=== SELECTED PASSAGE ===

166. How would you mitigate catastrophic forgetting when fine-tuning on a narrow domain?
Mixing ratios. Blend general instruction data with domain batches so the model retains refusal and multilingual basics—tune ratio empirically.
Regularization. KL to reference model, LoRA rank caps, early stopping—each dampens drift differently.
Continual learning posture. Versioned adapters per domain instead of one monolith model when domains compete.
Monitoring. Canary prompts for baseline capabilities after each training job; alert on refusal rate collapses or toxicity spikes.
Fallback. Keep base model route alive behind flag if adapter degenerates.
167. How would you design a human preference tuning (RLHF/DPO/IPO) pipeline for a product LLM—at a systems level?
Data loop. Collect pairwise preferences with adjudication, rater guidelines, and variance tracking—garbage preferences produce steerable but harmful policies.
Compute graph. DPO avoids separate reward model training but still needs reference model snapshots and stable distributed trainers; RLHF needs reward + KL control plumbing.
Safety rails. Preference data must exclude jailbreak wins; filter attempts to game the reward.
Stability. Learning rate, beta, and dataset size interact; snapshot checkpoints and auto-abort on eval cliffs.

=== SUPPLIED RECORDS ===

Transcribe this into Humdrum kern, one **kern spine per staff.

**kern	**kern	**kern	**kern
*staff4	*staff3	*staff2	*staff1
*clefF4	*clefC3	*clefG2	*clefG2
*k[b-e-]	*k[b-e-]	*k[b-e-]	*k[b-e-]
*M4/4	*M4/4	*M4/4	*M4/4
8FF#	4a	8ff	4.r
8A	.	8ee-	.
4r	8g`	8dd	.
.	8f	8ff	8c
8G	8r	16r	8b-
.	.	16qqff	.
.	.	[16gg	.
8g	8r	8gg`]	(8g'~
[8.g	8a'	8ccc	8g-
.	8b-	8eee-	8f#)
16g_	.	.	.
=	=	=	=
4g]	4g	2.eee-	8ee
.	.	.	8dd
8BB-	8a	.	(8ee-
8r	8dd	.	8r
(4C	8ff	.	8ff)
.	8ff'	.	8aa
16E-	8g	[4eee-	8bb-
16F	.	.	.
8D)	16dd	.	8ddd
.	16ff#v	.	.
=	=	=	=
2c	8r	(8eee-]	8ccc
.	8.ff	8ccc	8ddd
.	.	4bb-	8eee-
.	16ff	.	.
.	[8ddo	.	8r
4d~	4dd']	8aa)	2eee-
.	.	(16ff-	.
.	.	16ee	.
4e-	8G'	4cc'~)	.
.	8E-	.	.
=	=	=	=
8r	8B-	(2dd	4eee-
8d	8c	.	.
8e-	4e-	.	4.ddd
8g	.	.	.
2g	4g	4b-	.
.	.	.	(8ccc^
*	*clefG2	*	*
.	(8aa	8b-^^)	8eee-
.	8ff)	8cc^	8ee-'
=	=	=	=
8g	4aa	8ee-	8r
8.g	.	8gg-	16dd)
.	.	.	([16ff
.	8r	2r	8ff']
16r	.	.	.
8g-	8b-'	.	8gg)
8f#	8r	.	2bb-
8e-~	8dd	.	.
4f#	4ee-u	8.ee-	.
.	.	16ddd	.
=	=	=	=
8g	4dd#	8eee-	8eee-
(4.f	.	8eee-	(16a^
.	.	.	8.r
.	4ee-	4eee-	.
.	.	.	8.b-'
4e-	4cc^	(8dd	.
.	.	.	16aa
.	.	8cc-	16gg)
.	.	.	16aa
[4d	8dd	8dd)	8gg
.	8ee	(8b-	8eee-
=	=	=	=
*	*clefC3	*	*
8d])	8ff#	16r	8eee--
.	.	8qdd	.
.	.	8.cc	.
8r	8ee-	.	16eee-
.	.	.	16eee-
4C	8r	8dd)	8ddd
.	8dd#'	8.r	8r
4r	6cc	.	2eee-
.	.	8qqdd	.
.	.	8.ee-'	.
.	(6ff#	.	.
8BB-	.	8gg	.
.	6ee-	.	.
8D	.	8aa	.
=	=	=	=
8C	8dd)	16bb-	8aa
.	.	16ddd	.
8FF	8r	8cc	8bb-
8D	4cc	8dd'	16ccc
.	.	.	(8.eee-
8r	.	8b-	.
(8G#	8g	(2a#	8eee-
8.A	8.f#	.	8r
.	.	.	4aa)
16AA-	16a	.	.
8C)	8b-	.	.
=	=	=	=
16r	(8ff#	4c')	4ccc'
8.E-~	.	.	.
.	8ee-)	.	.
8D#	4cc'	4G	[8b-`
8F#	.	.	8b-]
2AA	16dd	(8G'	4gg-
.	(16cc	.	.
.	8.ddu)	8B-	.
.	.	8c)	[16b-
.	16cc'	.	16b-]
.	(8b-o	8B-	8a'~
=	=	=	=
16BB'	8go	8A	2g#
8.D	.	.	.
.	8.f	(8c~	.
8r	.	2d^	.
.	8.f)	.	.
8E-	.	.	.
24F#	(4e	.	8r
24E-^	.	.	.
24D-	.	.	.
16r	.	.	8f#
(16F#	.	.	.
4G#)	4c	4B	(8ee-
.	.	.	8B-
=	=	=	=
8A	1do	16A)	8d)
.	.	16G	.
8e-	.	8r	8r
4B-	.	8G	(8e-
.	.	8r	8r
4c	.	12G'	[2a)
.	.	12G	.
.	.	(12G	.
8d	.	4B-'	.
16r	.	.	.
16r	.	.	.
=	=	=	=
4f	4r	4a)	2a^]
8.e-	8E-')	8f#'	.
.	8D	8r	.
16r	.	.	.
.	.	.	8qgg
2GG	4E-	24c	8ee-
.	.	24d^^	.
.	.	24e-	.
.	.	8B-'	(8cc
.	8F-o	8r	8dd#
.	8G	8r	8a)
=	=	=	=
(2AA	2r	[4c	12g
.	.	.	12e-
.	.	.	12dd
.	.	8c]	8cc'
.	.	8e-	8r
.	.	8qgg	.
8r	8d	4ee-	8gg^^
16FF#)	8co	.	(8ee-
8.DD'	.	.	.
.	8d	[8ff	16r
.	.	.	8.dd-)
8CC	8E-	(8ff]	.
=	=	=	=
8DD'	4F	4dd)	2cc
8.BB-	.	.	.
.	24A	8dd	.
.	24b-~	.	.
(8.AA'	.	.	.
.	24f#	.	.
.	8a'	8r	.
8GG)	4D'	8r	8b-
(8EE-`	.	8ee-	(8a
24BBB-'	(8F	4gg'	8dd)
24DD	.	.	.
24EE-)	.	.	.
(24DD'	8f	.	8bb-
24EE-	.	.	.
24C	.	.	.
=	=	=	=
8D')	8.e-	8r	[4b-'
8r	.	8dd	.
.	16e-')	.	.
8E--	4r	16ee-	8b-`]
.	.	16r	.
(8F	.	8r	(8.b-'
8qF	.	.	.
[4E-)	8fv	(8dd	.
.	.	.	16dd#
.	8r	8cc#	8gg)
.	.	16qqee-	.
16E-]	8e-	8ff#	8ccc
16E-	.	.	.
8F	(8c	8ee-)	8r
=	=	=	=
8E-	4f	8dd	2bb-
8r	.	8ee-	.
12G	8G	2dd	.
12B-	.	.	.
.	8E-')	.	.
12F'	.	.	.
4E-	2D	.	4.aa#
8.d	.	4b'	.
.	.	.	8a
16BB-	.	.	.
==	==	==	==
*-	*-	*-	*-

===

▶ [ACTIVITY 1] According to the passage on fine-tuning, what does DPO avoid?
▶ [ACTIVITY 2] Rewrite the passage on fine-tuning from "Compute graph. DPO" to "game the reward.", replacing "jailbreak" with "prompt-injection".
You won't need the entries.

▶ [TASK OUTPUT 1] DPO avoids separate reward model training.

▶ [TASK OUTPUT 2]
Compute graph. DPO avoids separate reward model training but still needs reference model snapshots and stable distributed trainers; RLHF needs reward + KL control plumbing.
Safety rails. Preference data must exclude prompt-injection wins; filter attempts to game the reward.